Ultramobile PCs have often been criticized as falling into a gap between laptops and smartphones, but Samsung Electronics hopes to change that perception with a reduced price and upgraded performance for its Q1 Ultra.
Samsung first exhibited the Q1 Ultra in March at the Cebit trade show in Germany, but did not set a specific price or launch date until this week.
Now the company has officially announced it will sell four models of the Q1 Ultra ranging in price from $US799 to $US1499, significantly below the price range of $US1300-$US2000 for the original Q1 product. Samsung made the announcement at a press conference in New York and posted additional details online.
The lower price also helps Samsung to pitch its UMPC as a lightweight companion device to a user's desktop or notebook PC, as opposed to a standalone computer, and could help it win market share from competitors, Sony and OQO.
The Q1 Ultra has the same size 7-inch display as its predecessor, the Q1, but adds a new split QWERTY keypad for thumb-texting, offering similar operation to Research in Motion's BlackBerry or Palm's Treo smartphones. It also has 802.11 wireless networking and optional high speed downlink packet access (HSDPA) cellular connectivity, but Samsung was careful to avoid comparing it to a smartphone.
"A smartphone will always be the ideal platform to be used as a phone. I would never suggest the UMPC as a phone replacement; it's just too big to fit in your pocket," senior Samsung product marketing manager for mobile computing, Bret Berg, said.
Instead, Samsung hopes to sell the 1.5-pound product to frequent business travelers and to users in vertical markets such as sales force automation, field surveys and education. The Q1 Ultra uses Microsofts Origami interface, offering a touch screen version of Windows XP or Vista that allows users to perform most PC functions, from editing Excel spreadsheets to writing Word documents or answering email, Berg said.
Samsung said its focus groups had complained they found it too difficult to do those tasks on competing devices like the Sony Vaio Micro PC UX, the OQO model 02 and products from FlipStart Labs, Motion Computing and Tablet Kiosk.

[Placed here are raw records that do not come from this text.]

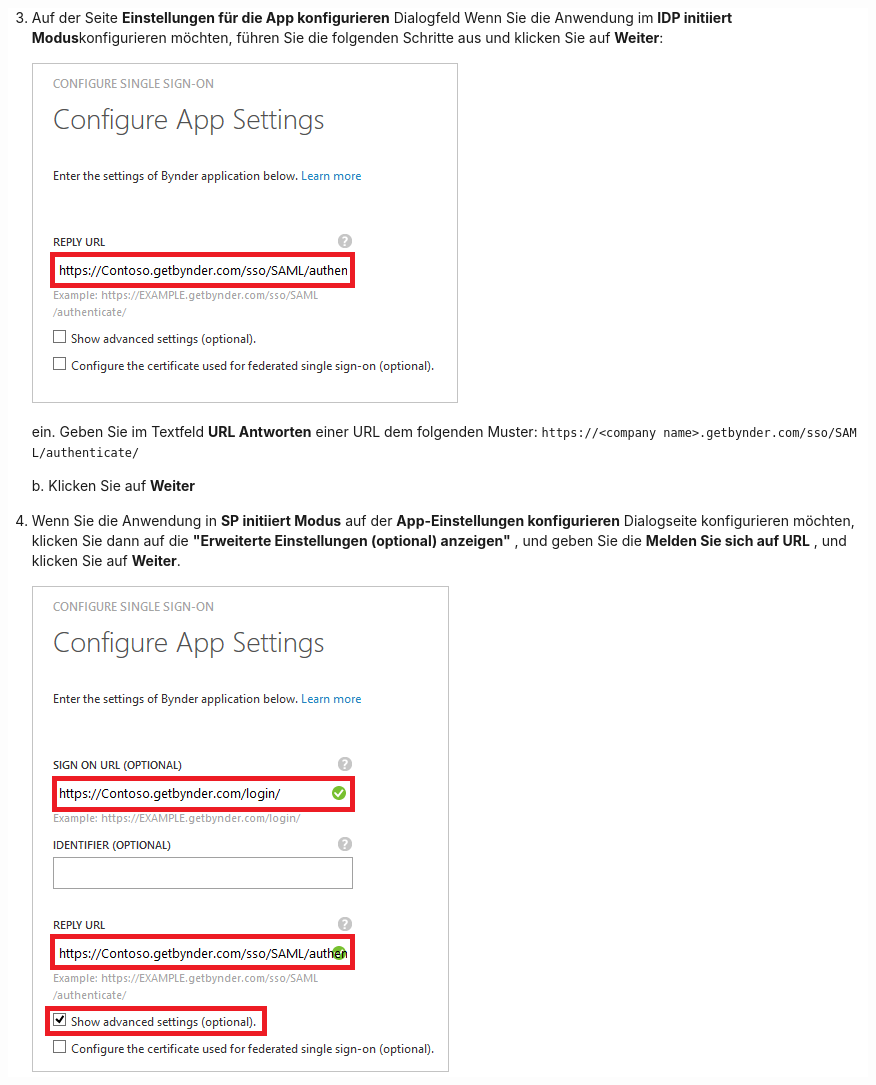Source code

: 3. Auf der Seite **Einstellungen für die App konfigurieren** Dialogfeld Wenn Sie die Anwendung im **IDP initiiert Modus**konfigurieren möchten, führen Sie die folgenden Schritte aus und klicken Sie auf **Weiter**:

    ![Konfigurieren Sie einmaliges Anmelden](./media/active-directory-saas-bynder-tutorial/tutorial_bynder_04.png)

    ein. Geben Sie im Textfeld **URL Antworten** einer URL dem folgenden Muster: `https://<company name>.getbynder.com/sso/SAML/authenticate/`

    b. Klicken Sie auf **Weiter**

4. Wenn Sie die Anwendung in **SP initiiert Modus** auf der **App-Einstellungen konfigurieren** Dialogseite konfigurieren möchten, klicken Sie dann auf die **"Erweiterte Einstellungen (optional) anzeigen"** , und geben Sie die **Melden Sie sich auf URL** , und klicken Sie auf **Weiter**.



    ![Konfigurieren Sie einmaliges Anmelden](./media/active-directory-saas-bynder-tutorial/tutorial_bynder_10.png)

The Q1 Ultra uses Intel's new McCaslin A100 and A110 [ultramobile processors] instead of the power-hungry Celeron and Pentium chips used in the first-generation. Combined with an improved type of lithium ion battery, the design extended battery life from a minimum of 1.5 hours to at least 4.5 hours, Berg said.
Previous versions of UMPCs have earned criticism for their short battery life and large size, leaving them stranded between notebooks and smartphones. But the Q1 Ultra is drawing nearer to a winning design, one analyst said.
"The technology business is littered with the corpses of initially failed ideas that came back again to be huge successes. I think the UMPC or some morphing of that idea will be the same thing," vice-president for industry analysis at the NPD Group, Stephen Baker, said.
Just as the digital cameras in cell phones have not driven pure cameras out of the market, there may ultimately be room in the market for UMPCs as well as smartphones. "Convergence doesn't mean you have to fit every single function onto every single device," Baker said.
Samsung will sell an entry-level version of the Q1 Ultra called the Q1U-EL for $US799 including a 600Mhz Intel A100 processor, 40GB hard drive and Windows Vista Home Premium. The midrange Q1U-XP version will cost $US1149 with an 800MHz A110 chip, 60GB hard drive and Windows Vista Tablet Edition. The similar Q1U-V will cost $US1199 with Windows Vista Home Premium. And the Q1U-CMW will cost $US1499 with the A110 chip, 80GB hard drive, Windows Vista Home Premium and HSDPA connectivity. All four models will be available by August.